I really appreciated her friendly, “Be careful girl, you’re making a mess of yourself,” when she noticed me dribbling lobster veloute down the front of my shirt — a consequence of dipping pieces of my crab-stuffed mushroom perhaps a bit too enthusiastically in the luscious sauce before forking them into my mouth. And her considerate warning on a Saturday night that our orders might be slow coming out, the result of two big parties going on simultaneously, made it a nonissue. We kicked back, let the good times roll, and enjoyed a leisurely meal.

For those with a sweet tooth, it’s a happy moment when the dessert trolley rolls around. Choices include cheesecake, fried apple pie and bread pudding. We opted for a buttery peach cobbler ($6) that proved a bit too sugary for my taste, and a generous slice of oh-so-moist red velvet cake ($6) that quickly disappeared despite the fact that we had declared ourselves full before taking the first bite.

The wine list is small but notable for its reasonable prices and highly informative descriptive notes. We drank by the glass and were pleased with a smooth, full-bodied Terrazas Malbec from Argentina ($6) and a bright, crisp Italian Cavit Pinot Grigio ($5). There are nine varieties of champagne, some available by the glass ($9), and for serious celebrators, a $225 bottle of Dom Perignon.
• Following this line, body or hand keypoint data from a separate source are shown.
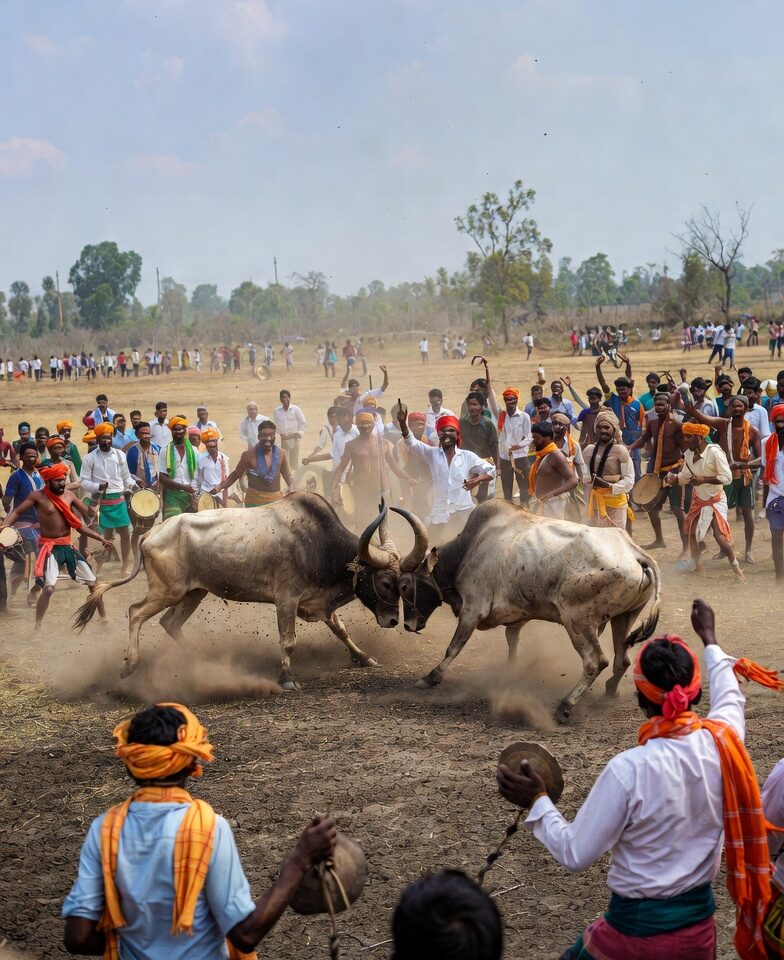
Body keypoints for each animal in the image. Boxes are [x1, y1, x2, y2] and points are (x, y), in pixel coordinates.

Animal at [74, 493, 427, 689]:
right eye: (385, 582)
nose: (392, 621)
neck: (319, 544)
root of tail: (152, 533)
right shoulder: (287, 600)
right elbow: (288, 642)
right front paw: (286, 678)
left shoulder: (318, 604)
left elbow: (341, 631)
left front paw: (364, 658)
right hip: (167, 592)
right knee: (135, 613)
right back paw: (129, 664)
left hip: (193, 594)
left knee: (169, 623)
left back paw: (200, 660)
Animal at [397, 500, 661, 723]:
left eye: (403, 585)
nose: (408, 625)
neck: (468, 550)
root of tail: (634, 552)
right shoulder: (515, 618)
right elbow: (512, 643)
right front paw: (511, 673)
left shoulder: (472, 609)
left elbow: (454, 647)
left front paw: (431, 677)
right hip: (623, 618)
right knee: (621, 659)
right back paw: (609, 692)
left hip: (578, 622)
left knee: (595, 662)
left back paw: (565, 707)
For those in the know, this is the place to be when hunger hits and the normal dinner hour is long passed. On a weeknight there were more people tucking into orders of roasted chicken, grilled salmon and filet mignon at 9 p.m. than when we arrived at 7.

I’m not surprised. It’s a gem of a restaurant that delivers a satisfying out-to-eat experience. This place has everything going for it but location — and that should definitely not keep anyone away.

 

Chester’s Fine Cuisine, 1990 Noble Road, East Cleveland, (216) 451-2073. Hours: Lunch Wed-Fri 11 a.m. - 3 p.m., Dinner Wed & Thu 5 - 10 p.m., Fri & Sat 5 - midnight, Sun 2 - 9 p.m. Handicapped accessible. Nonsmoking. Parking in lot across the street. Reservations suggested for Friday and Saturday nights, when there is live music. All major credit cards accepted.